The fact that Heger, who was deputy prime minister and finance minister from March 2020 to April 2021, is now prime minister is a reminder that all has not been smooth sailing in post-Fico Slovakia. Heger is in the role because his predecessor failed to live up to expectations (though Heger, too, refers to himself as leading an “anti-corruption government”). 

***

It would be easy as a journalist reporting on the state of democracy and protest movements in the US, Europe, and around the world, to become discouraged and cynical. People take to the streets to push for policies that aren’t enacted. People call for resignations that never come. The media cover stories and then gets bored of them. Democracy backslides further and further. Things go from bad to worse. You watch a round of protests and think that this, finally, will be the time something will change, and then it doesn’t.

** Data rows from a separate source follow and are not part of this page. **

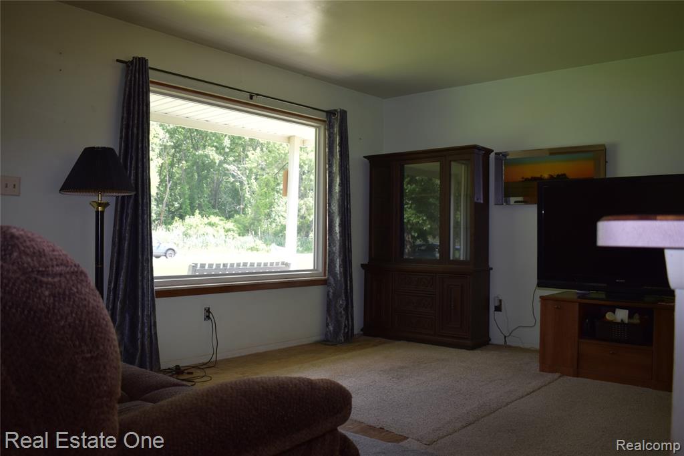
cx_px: 342
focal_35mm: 30
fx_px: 570
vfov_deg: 43.6
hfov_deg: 61.9
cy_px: 228
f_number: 3.5
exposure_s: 1/125
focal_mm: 20
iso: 250
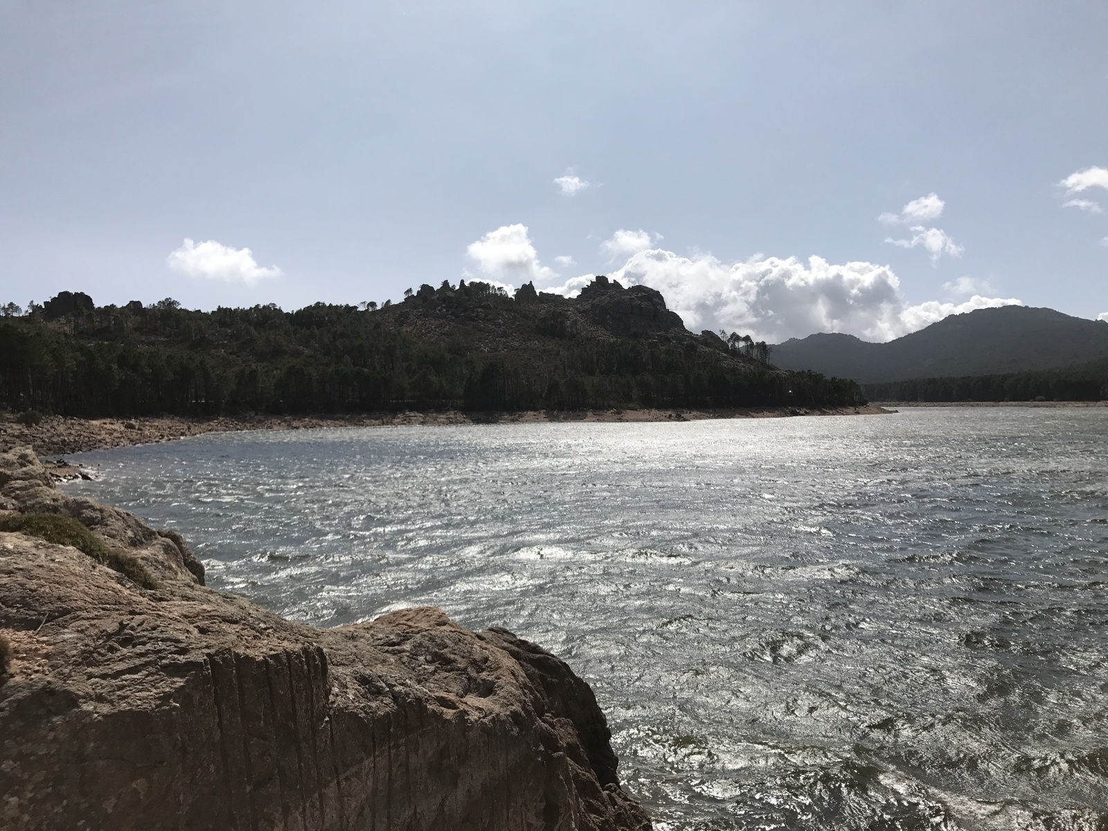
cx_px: 554
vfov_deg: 49.7
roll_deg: +0.6
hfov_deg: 63.4
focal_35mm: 28
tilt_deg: -0.7
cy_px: 416
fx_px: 896
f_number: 1.8
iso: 25
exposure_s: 1/5988
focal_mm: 3.99
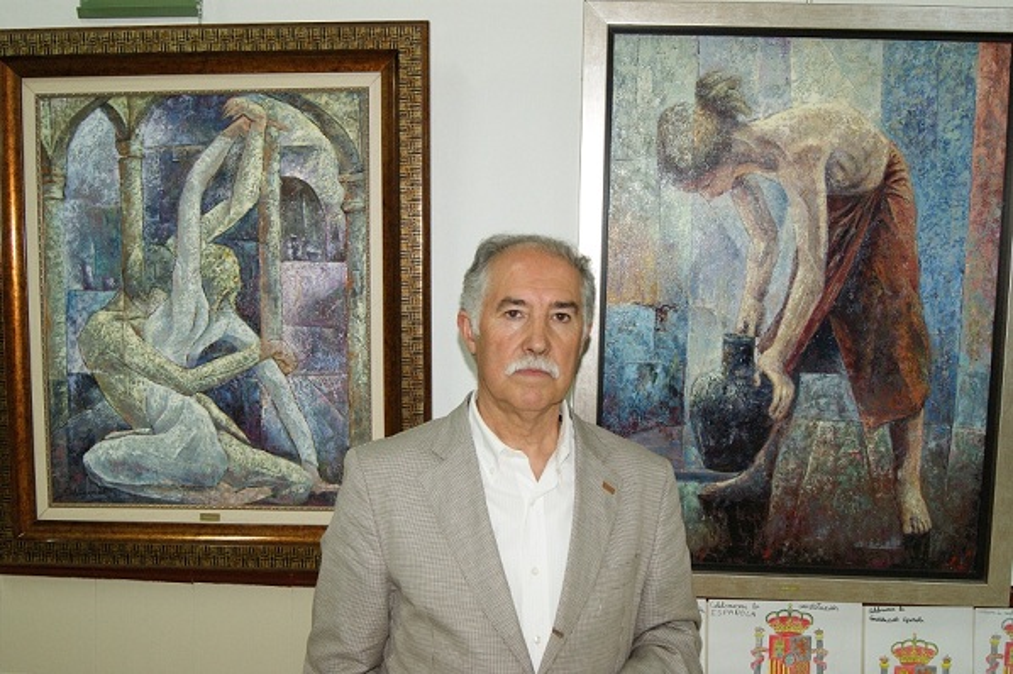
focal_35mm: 39
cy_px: 337
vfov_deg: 34.2
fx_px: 1097
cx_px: 506
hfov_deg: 49.6
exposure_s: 1/60
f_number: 5.6
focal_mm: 26
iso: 400
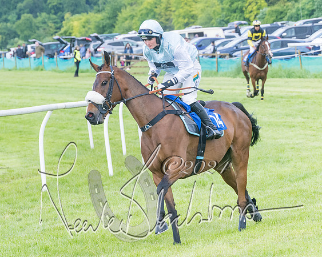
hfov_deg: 8.4
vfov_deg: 6.8
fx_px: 2175
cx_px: 55
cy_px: 134
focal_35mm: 228
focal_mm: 98
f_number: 5
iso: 400
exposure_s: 1/1000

But that isn’t true. As I realised sitting in Bratislava, sometimes power structures do change. And while so much of Slovakia’s story is specific to the country — its history in the 1990s, the permutations of the Fico era, the murder of a journalist, the alignment of anti-corruption opposition parties — there are movements that can be copied. Slovakia has something to teach other countries that are worried about the health of their own democracies and civil societies — change can happen. And that it happens because enough people engage with changing the political status quo.

Heger was right: no democracy can grow in an environment other than one in which the rule of law is fully active.

“I would not have expected those speeches from Slovak leaders a few years ago,” I told some Slovak analysts at the conference. They nodded back. I couldn’t tell whether they were agreeing with me, or whether, unlike me, they’d known better. That they had been sure, even when it looked to me as if no one would ever step down and things would never get better, that they wouldn’t give up on Slovakia.